Democratic presidential candidates argued on Wednesday evening, during a seven-hour event broadcast on CNN, that they would stop at nothing to stop climate change.
Kamala Harris, who has faded in the polls, set the tone during her pre-primetime appearance. The California senator said that as president, she would somehow abolish the filibuster to implement the Green New Deal. By 2030, Harris vowed, America will have only electric school buses, and by 2045 we will have 100 percent zero-emission vehicles.
Harris would change dietary guidelines to reduce red-meat consumption. She would ban fracking. She would ban offshore drilling. She’d even ban plastic straws.
What about increasing production of nuclear power, which doesn’t produce carbon dioxide emissions?
“Given the existential threat to humanity posed by global warming,” one questioner asked Harris, “do you believe the time has come to put past nuclear-power failures into perspective and to embrace a new and smarter generation of nuclear-power technologies given all that has been learned and the scale of the crisis we’re confronting today?”
Well, Harris replied, she wouldn’t do that. “The biggest issue that I believe we face in terms of nuclear energy is the waste and what are we going to do with that.” Harris went on to say that it would “never” dispose of nuclear waste at Yucca Mountain in Nevada.

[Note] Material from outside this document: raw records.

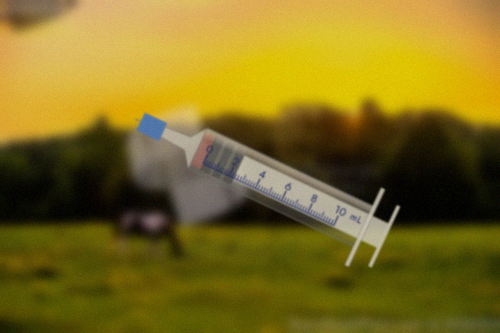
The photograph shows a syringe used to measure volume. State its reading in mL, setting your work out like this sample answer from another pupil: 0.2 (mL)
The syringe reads 0 (mL)
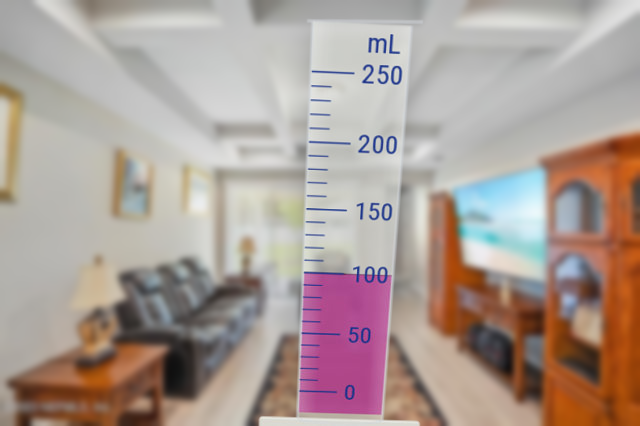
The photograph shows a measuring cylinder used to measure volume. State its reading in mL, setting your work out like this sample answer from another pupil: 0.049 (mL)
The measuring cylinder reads 100 (mL)
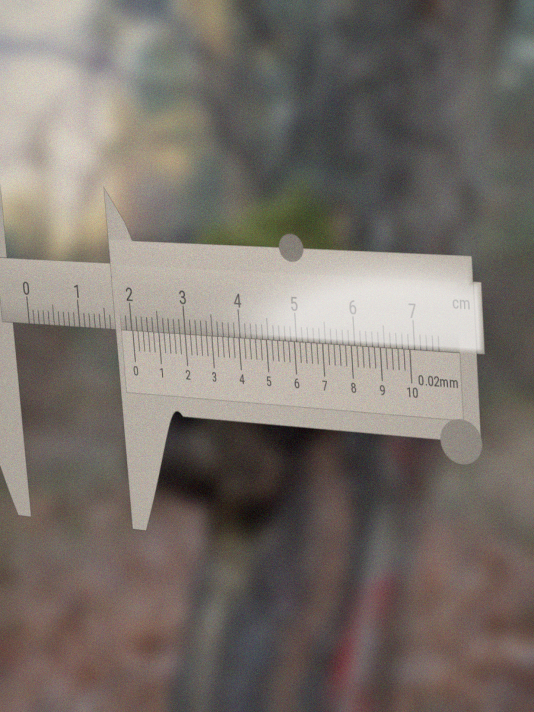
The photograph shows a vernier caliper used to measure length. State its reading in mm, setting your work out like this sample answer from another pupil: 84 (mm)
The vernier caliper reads 20.2 (mm)
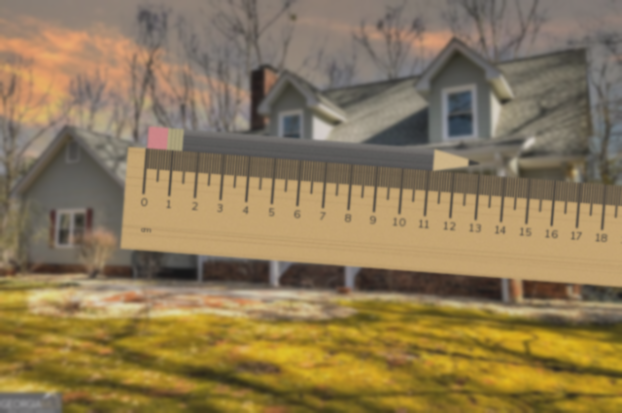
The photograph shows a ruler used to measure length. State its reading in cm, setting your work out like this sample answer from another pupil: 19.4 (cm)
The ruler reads 13 (cm)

Harris dodged when asked whether she’d phase out nuclear power entirely, as Bernie Sanders has proposed. She kept her focus on protecting states from having nuclear waste stored on federal land within their borders, a key issue in Nevada, which happens to hold the third nominating contest in the Democratic race.
It was the kind of calculating response one has come to expect from Harris. One half-expects her to reassure voters today that her Paper Straws for All plan will be phased in over a ten-year period, and there will still be a plastic-straw option that is heavily regulated by the federal government.
Joe Biden was his typical self: blustery and struggling to make clear points. He wasn’t asked about nuclear power, and he didn’t bring it up. He favors keeping the plants in operation but not building new ones.
Surely Elizabeth Warren, who has been surging in the Democratic race as the candidate of ideas, would take a more serious approach than Harris to nuclear power? Nope.
Warren conceded that nuclear power is “not carbon-based” but said that it has “a lot of risks” associated with it, such as “the risks associated with the spent fuel rods that nobody can figure out how we’re going to store these things for the next bazillion years.”
“In my administration, we’re not going to build any new nuclear power plants, and we are going to start weaning ourselves off nuclear energy and replacing it with renewable fuels. . . . We’re going to get it all done by 2035, but I hope we’re getting it done faster than that,” Warren said. “That’s the plan.”
Bernie Sanders was on the same page as Warren, arguing in favor of shutting down nuclear-power plants. “I think if you talk to the people in Japan in terms of what happened at Fukushima, talk to the people in Russia what happened in Chernobyl, you know what, they may not feel so comfortable with nuclear power,” Sanders said when asked about the fact that nuclear plants safely generate 70 percent of France’s power. “So I’m not a fear-monger here, and I wish the people in France the very best. But I think that the way forward, the most cost-effective way forward, the way forward that is safest is moving to sustainable energies like wind and geothermal.”
In short, 2020 Democrats argued that there is an existential environmental crisis, but we can’t be bothered to find the appropriate dirt heap under which we would dump the waste of a carbon-free energy source already in existence that actually works.